### YOUR OBJECTIVE
Rewrite the text lines of the listing below as a JSON list of strings, one string per line, leaving out blank lines and the picture markers.

(Dataset entries)
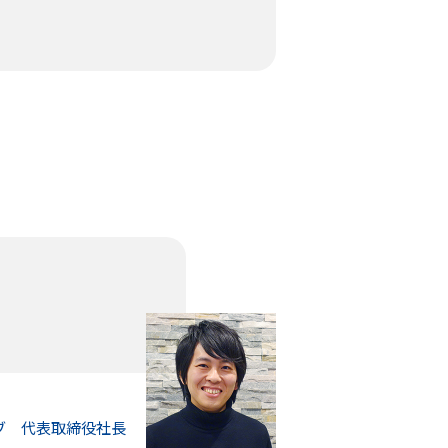
ブ
代表取締役社長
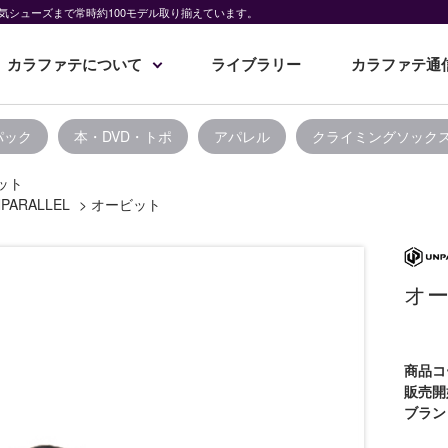
気シューズまで常時約100モデル取り揃えています。
カラファテについて
ライブラリー
カラファテ通
パック
本・DVD・トポ
アパレル
クライミングソック
ット
PARALLEL
>
オービット
オ
商品コ
販売開
ブラン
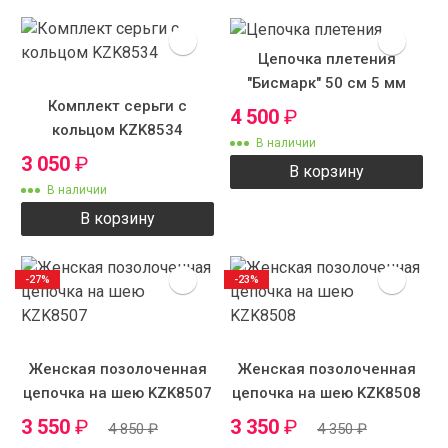
Цепочка плетения
"Бисмарк" 50 см 5 мм
Комплект серьги с
4 500
₽
кольцом KZK8534
В наличии
3 050
₽
В корзину
В наличии
В корзину
-27%
-23%
Женская позолоченная
Женская позолоченная
цепочка на шею KZK8507
цепочка на шею KZK8508
3 550
₽
3 350
₽
4 850
₽
4 350
₽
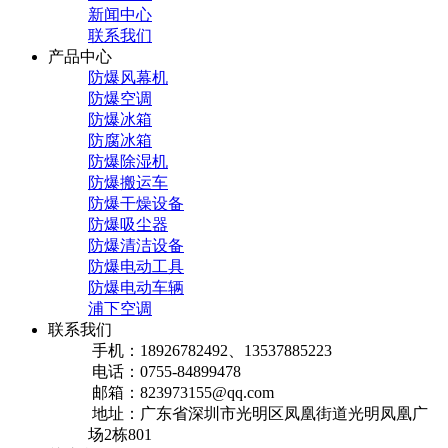
新闻中心
联系我们
产品中心
防爆风幕机
防爆空调
防爆冰箱
防腐冰箱
防爆除湿机
防爆搬运车
防爆干燥设备
防爆吸尘器
防爆清洁设备
防爆电动工具
防爆电动车辆
浦下空调
联系我们
手机：18926782492、13537885223
电话：0755-84899478
邮箱：823973155@qq.com
地址：广东省深圳市光明区凤凰街道光明凤凰广
场2栋801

### SOLUTION TO THIS PROBLEM
[
  "ブ",
  "代表取締役社長",
  "気シューズまで常時約100モデル取り揃えています。",
  "カラファテについて",
  "ライブラリー",
  "カラファテ通",
  "パック",
  "本・DVD・トポ",
  "アパレル",
  "クライミングソック",
  "ット",
  "PARALLEL",
  ">",
  "オービット",
  "オ",
  "商品コ",
  "販売開",
  "ブラン",
  "Цепочка плетения",
  "\"Бисмарк\" 50 см 5 мм",
  "Комплект серьги с",
  "4 500",
  "₽",
  "кольцом KZK8534",
  "В наличии",
  "3 050",
  "₽",
  "В корзину",
  "В наличии",
  "В корзину",
  "-27%",
  "-23%",
  "Женская позолоченная",
  "Женская позолоченная",
  "цепочка на шею KZK8507",
  "цепочка на шею KZK8508",
  "3 550",
  "₽",
  "3 350",
  "₽",
  "4 850",
  "₽",
  "4 350",
  "₽",
  "新闻中心",
  "联系我们",
  "产品中心",
  "防爆风幕机",
  "防爆空调",
  "防爆冰箱",
  "防腐冰箱",
  "防爆除湿机",
  "防爆搬运车",
  "防爆干燥设备",
  "防爆吸尘器",
  "防爆清洁设备",
  "防爆电动工具",
  "防爆电动车辆",
  "浦下空调",
  "联系我们",
  "手机：18926782492、13537885223",
  "电话：0755-84899478",
  "邮箱：823973155@qq.com",
  "地址：广东省深圳市光明区凤凰街道光明凤凰广",
  "场2栋801"
]